Search the listing below for the line containing "agganciare la presa". From there through the line containing "το υλικό είναι", transcribe every line exactly, both ends included.

----------------------------------------

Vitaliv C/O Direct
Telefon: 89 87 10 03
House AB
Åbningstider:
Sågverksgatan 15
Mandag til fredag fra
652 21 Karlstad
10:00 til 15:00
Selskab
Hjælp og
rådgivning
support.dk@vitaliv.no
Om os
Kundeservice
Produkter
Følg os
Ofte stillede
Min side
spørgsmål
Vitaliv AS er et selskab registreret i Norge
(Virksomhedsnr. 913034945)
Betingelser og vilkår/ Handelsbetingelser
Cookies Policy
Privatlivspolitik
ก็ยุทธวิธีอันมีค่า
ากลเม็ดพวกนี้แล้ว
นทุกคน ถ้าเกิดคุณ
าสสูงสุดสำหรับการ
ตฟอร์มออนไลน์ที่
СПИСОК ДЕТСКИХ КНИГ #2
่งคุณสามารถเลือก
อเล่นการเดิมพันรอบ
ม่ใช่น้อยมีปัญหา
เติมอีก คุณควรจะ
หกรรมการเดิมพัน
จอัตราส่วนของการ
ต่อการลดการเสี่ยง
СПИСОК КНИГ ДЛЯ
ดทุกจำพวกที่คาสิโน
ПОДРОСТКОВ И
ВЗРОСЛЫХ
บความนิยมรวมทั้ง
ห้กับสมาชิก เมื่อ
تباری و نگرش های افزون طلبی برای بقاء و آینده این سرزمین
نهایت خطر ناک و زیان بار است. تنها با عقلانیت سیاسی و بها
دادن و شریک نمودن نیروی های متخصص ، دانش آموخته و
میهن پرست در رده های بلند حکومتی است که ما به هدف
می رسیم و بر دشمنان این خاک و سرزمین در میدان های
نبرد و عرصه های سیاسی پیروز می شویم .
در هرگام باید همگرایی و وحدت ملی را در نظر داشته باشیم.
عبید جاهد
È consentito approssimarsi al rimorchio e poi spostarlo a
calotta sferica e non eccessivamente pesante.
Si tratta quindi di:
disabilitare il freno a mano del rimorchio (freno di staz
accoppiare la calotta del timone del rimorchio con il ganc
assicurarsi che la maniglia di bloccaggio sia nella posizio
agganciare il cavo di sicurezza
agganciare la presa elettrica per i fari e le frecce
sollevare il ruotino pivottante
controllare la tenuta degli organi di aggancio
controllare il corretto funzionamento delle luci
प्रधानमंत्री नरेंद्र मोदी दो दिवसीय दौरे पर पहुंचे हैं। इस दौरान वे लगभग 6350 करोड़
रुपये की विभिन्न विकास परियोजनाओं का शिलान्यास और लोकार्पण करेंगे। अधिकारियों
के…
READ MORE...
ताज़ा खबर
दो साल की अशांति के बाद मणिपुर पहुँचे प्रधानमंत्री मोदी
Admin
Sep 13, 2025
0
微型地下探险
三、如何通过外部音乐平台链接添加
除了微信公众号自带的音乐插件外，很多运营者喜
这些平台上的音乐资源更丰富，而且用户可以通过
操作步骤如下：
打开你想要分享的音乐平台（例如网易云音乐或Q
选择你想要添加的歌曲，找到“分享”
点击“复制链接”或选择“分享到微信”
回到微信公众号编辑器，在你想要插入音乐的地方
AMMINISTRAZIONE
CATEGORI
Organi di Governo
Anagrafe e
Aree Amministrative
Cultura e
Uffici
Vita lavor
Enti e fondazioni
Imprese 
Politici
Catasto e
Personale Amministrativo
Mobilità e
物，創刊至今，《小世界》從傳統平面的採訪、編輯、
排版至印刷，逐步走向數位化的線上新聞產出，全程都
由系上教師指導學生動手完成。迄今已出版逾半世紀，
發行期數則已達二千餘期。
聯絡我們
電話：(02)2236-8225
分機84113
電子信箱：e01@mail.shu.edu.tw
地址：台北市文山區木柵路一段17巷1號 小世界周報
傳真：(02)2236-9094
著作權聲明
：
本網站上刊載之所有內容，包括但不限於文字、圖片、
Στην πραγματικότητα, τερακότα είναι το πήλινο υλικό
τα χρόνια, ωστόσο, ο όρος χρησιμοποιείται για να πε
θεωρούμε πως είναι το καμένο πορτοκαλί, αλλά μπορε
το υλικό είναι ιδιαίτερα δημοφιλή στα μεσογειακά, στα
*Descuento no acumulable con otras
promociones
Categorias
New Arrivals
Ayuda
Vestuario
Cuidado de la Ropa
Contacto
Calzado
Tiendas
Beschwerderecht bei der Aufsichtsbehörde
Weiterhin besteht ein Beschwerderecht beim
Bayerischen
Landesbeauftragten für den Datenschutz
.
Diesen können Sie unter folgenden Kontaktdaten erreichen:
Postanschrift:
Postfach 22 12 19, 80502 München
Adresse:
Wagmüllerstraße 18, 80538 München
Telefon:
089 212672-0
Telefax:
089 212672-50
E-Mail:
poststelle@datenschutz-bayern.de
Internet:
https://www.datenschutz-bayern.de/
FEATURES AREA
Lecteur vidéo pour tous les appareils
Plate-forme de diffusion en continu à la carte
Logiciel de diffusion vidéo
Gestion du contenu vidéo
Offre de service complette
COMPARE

----------------------------------------

● **SOLUTION TO THIS EXERCISE**
agganciare la presa elettrica per i fari e le frecce
sollevare il ruotino pivottante
controllare la tenuta degli organi di aggancio
controllare il corretto funzionamento delle luci
प्रधानमंत्री नरेंद्र मोदी दो दिवसीय दौरे पर पहुंचे हैं। इस दौरान वे लगभग 6350 करोड़
रुपये की विभिन्न विकास परियोजनाओं का शिलान्यास और लोकार्पण करेंगे। अधिकारियों
के…
READ MORE...
ताज़ा खबर
दो साल की अशांति के बाद मणिपुर पहुँचे प्रधानमंत्री मोदी
Admin
Sep 13, 2025
0
微型地下探险
三、如何通过外部音乐平台链接添加
除了微信公众号自带的音乐插件外，很多运营者喜
这些平台上的音乐资源更丰富，而且用户可以通过
操作步骤如下：
打开你想要分享的音乐平台（例如网易云音乐或Q
选择你想要添加的歌曲，找到“分享”
点击“复制链接”或选择“分享到微信”
回到微信公众号编辑器，在你想要插入音乐的地方
AMMINISTRAZIONE
CATEGORI
Organi di Governo
Anagrafe e
Aree Amministrative
Cultura e
Uffici
Vita lavor
Enti e fondazioni
Imprese 
Politici
Catasto e
Personale Amministrativo
Mobilità e
物，創刊至今，《小世界》從傳統平面的採訪、編輯、
排版至印刷，逐步走向數位化的線上新聞產出，全程都
由系上教師指導學生動手完成。迄今已出版逾半世紀，
發行期數則已達二千餘期。
聯絡我們
電話：(02)2236-8225
分機84113
電子信箱：e01@mail.shu.edu.tw
地址：台北市文山區木柵路一段17巷1號 小世界周報
傳真：(02)2236-9094
著作權聲明
：
本網站上刊載之所有內容，包括但不限於文字、圖片、
Στην πραγματικότητα, τερακότα είναι το πήλινο υλικό
τα χρόνια, ωστόσο, ο όρος χρησιμοποιείται για να πε
θεωρούμε πως είναι το καμένο πορτοκαλί, αλλά μπορε
το υλικό είναι ιδιαίτερα δημοφιλή στα μεσογειακά, στα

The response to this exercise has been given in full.